- [Written exercise] Present every line of the listing below as a numbered list, omitting any blank lines.

------ Supplied records ------

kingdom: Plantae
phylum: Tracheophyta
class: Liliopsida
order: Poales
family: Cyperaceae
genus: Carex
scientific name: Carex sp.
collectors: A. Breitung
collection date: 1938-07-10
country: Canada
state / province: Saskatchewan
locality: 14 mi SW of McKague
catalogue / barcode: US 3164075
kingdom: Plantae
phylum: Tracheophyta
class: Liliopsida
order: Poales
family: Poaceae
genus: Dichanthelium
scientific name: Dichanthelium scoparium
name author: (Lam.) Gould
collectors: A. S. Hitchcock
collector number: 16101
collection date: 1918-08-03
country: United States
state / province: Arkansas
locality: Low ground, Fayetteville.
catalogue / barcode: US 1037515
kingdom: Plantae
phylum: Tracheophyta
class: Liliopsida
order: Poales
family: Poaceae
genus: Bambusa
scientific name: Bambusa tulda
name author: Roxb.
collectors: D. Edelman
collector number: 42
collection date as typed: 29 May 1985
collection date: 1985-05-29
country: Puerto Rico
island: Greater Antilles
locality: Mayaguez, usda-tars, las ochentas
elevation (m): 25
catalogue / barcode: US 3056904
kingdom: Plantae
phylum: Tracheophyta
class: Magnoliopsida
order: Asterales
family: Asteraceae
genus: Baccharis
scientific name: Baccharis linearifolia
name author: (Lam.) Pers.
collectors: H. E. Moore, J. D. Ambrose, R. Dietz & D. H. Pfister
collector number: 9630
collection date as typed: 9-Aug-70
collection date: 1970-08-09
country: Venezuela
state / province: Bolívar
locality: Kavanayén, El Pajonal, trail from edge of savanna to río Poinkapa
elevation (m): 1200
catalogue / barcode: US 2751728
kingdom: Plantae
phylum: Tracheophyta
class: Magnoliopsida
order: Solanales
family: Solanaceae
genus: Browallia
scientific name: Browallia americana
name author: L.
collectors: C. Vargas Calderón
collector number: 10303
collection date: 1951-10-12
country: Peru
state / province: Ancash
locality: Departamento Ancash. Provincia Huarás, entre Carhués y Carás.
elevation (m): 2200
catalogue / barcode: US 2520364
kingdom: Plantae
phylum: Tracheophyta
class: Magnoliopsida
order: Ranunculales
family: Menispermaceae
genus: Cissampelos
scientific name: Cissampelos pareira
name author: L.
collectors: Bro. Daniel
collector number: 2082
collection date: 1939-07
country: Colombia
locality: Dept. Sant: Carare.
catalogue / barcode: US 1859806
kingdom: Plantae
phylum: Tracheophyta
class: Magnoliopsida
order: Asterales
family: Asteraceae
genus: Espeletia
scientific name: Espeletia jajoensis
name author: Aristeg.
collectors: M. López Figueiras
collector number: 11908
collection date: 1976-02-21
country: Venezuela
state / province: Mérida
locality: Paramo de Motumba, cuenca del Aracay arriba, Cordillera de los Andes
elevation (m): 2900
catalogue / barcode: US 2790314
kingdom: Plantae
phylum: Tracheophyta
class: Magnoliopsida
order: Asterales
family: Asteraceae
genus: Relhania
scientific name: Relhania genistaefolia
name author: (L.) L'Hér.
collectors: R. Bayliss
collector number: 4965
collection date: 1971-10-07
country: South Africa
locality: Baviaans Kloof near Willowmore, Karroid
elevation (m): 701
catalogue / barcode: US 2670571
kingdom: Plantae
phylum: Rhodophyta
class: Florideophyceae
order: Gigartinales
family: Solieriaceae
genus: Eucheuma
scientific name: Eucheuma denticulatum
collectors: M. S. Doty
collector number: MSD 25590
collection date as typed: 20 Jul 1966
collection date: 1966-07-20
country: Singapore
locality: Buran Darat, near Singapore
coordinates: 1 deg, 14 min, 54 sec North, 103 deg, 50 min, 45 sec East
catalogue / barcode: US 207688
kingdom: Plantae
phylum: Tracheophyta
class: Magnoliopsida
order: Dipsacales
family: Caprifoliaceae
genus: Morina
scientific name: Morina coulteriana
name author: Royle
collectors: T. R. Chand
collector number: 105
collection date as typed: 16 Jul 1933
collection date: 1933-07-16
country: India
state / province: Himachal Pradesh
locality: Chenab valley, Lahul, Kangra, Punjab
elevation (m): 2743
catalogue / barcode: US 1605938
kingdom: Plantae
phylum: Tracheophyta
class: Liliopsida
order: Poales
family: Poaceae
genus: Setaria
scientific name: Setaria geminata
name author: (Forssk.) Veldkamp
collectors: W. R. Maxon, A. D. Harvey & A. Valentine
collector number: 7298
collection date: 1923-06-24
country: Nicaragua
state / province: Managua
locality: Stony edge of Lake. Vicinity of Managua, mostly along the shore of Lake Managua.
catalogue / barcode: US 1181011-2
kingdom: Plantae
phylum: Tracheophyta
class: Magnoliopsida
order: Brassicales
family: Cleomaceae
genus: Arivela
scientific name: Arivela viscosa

------

- [The reply]
1. kingdom: Plantae
2. phylum: Tracheophyta
3. class: Liliopsida
4. order: Poales
5. family: Cyperaceae
6. genus: Carex
7. scientific name: Carex sp.
8. collectors: A. Breitung
9. collection date: 1938-07-10
10. country: Canada
11. state / province: Saskatchewan
12. locality: 14 mi SW of McKague
13. catalogue / barcode: US 3164075
14. kingdom: Plantae
15. phylum: Tracheophyta
16. class: Liliopsida
17. order: Poales
18. family: Poaceae
19. genus: Dichanthelium
20. scientific name: Dichanthelium scoparium
21. name author: (Lam.) Gould
22. collectors: A. S. Hitchcock
23. collector number: 16101
24. collection date: 1918-08-03
25. country: United States
26. state / province: Arkansas
27. locality: Low ground, Fayetteville.
28. catalogue / barcode: US 1037515
29. kingdom: Plantae
30. phylum: Tracheophyta
31. class: Liliopsida
32. order: Poales
33. family: Poaceae
34. genus: Bambusa
35. scientific name: Bambusa tulda
36. name author: Roxb.
37. collectors: D. Edelman
38. collector number: 42
39. collection date as typed: 29 May 1985
40. collection date: 1985-05-29
41. country: Puerto Rico
42. island: Greater Antilles
43. locality: Mayaguez, usda-tars, las ochentas
44. elevation (m): 25
45. catalogue / barcode: US 3056904
46. kingdom: Plantae
47. phylum: Tracheophyta
48. class: Magnoliopsida
49. order: Asterales
50. family: Asteraceae
51. genus: Baccharis
52. scientific name: Baccharis linearifolia
53. name author: (Lam.) Pers.
54. collectors: H. E. Moore, J. D. Ambrose, R. Dietz & D. H. Pfister
55. collector number: 9630
56. collection date as typed: 9-Aug-70
57. collection date: 1970-08-09
58. country: Venezuela
59. state / province: Bolívar
60. locality: Kavanayén, El Pajonal, trail from edge of savanna to río Poinkapa
61. elevation (m): 1200
62. catalogue / barcode: US 2751728
63. kingdom: Plantae
64. phylum: Tracheophyta
65. class: Magnoliopsida
66. order: Solanales
67. family: Solanaceae
68. genus: Browallia
69. scientific name: Browallia americana
70. name author: L.
71. collectors: C. Vargas Calderón
72. collector number: 10303
73. collection date: 1951-10-12
74. country: Peru
75. state / province: Ancash
76. locality: Departamento Ancash. Provincia Huarás, entre Carhués y Carás.
77. elevation (m): 2200
78. catalogue / barcode: US 2520364
79. kingdom: Plantae
80. phylum: Tracheophyta
81. class: Magnoliopsida
82. order: Ranunculales
83. family: Menispermaceae
84. genus: Cissampelos
85. scientific name: Cissampelos pareira
86. name author: L.
87. collectors: Bro. Daniel
88. collector number: 2082
89. collection date: 1939-07
90. country: Colombia
91. locality: Dept. Sant: Carare.
92. catalogue / barcode: US 1859806
93. kingdom: Plantae
94. phylum: Tracheophyta
95. class: Magnoliopsida
96. order: Asterales
97. family: Asteraceae
98. genus: Espeletia
99. scientific name: Espeletia jajoensis
100. name author: Aristeg.
101. collectors: M. López Figueiras
102. collector number: 11908
103. collection date: 1976-02-21
104. country: Venezuela
105. state / province: Mérida
106. locality: Paramo de Motumba, cuenca del Aracay arriba, Cordillera de los Andes
107. elevation (m): 2900
108. catalogue / barcode: US 2790314
109. kingdom: Plantae
110. phylum: Tracheophyta
111. class: Magnoliopsida
112. order: Asterales
113. family: Asteraceae
114. genus: Relhania
115. scientific name: Relhania genistaefolia
116. name author: (L.) L'Hér.
117. collectors: R. Bayliss
118. collector number: 4965
119. collection date: 1971-10-07
120. country: South Africa
121. locality: Baviaans Kloof near Willowmore, Karroid
122. elevation (m): 701
123. catalogue / barcode: US 2670571
124. kingdom: Plantae
125. phylum: Rhodophyta
126. class: Florideophyceae
127. order: Gigartinales
128. family: Solieriaceae
129. genus: Eucheuma
130. scientific name: Eucheuma denticulatum
131. collectors: M. S. Doty
132. collector number: MSD 25590
133. collection date as typed: 20 Jul 1966
134. collection date: 1966-07-20
135. country: Singapore
136. locality: Buran Darat, near Singapore
137. coordinates: 1 deg, 14 min, 54 sec North, 103 deg, 50 min, 45 sec East
138. catalogue / barcode: US 207688
139. kingdom: Plantae
140. phylum: Tracheophyta
141. class: Magnoliopsida
142. order: Dipsacales
143. family: Caprifoliaceae
144. genus: Morina
145. scientific name: Morina coulteriana
146. name author: Royle
147. collectors: T. R. Chand
148. collector number: 105
149. collection date as typed: 16 Jul 1933
150. collection date: 1933-07-16
151. country: India
152. state / province: Himachal Pradesh
153. locality: Chenab valley, Lahul, Kangra, Punjab
154. elevation (m): 2743
155. catalogue / barcode: US 1605938
156. kingdom: Plantae
157. phylum: Tracheophyta
158. class: Liliopsida
159. order: Poales
160. family: Poaceae
161. genus: Setaria
162. scientific name: Setaria geminata
163. name author: (Forssk.) Veldkamp
164. collectors: W. R. Maxon, A. D. Harvey & A. Valentine
165. collector number: 7298
166. collection date: 1923-06-24
167. country: Nicaragua
168. state / province: Managua
169. locality: Stony edge of Lake. Vicinity of Managua, mostly along the shore of Lake Managua.
170. catalogue / barcode: US 1181011-2
171. kingdom: Plantae
172. phylum: Tracheophyta
173. class: Magnoliopsida
174. order: Brassicales
175. family: Cleomaceae
176. genus: Arivela
177. scientific name: Arivela viscosa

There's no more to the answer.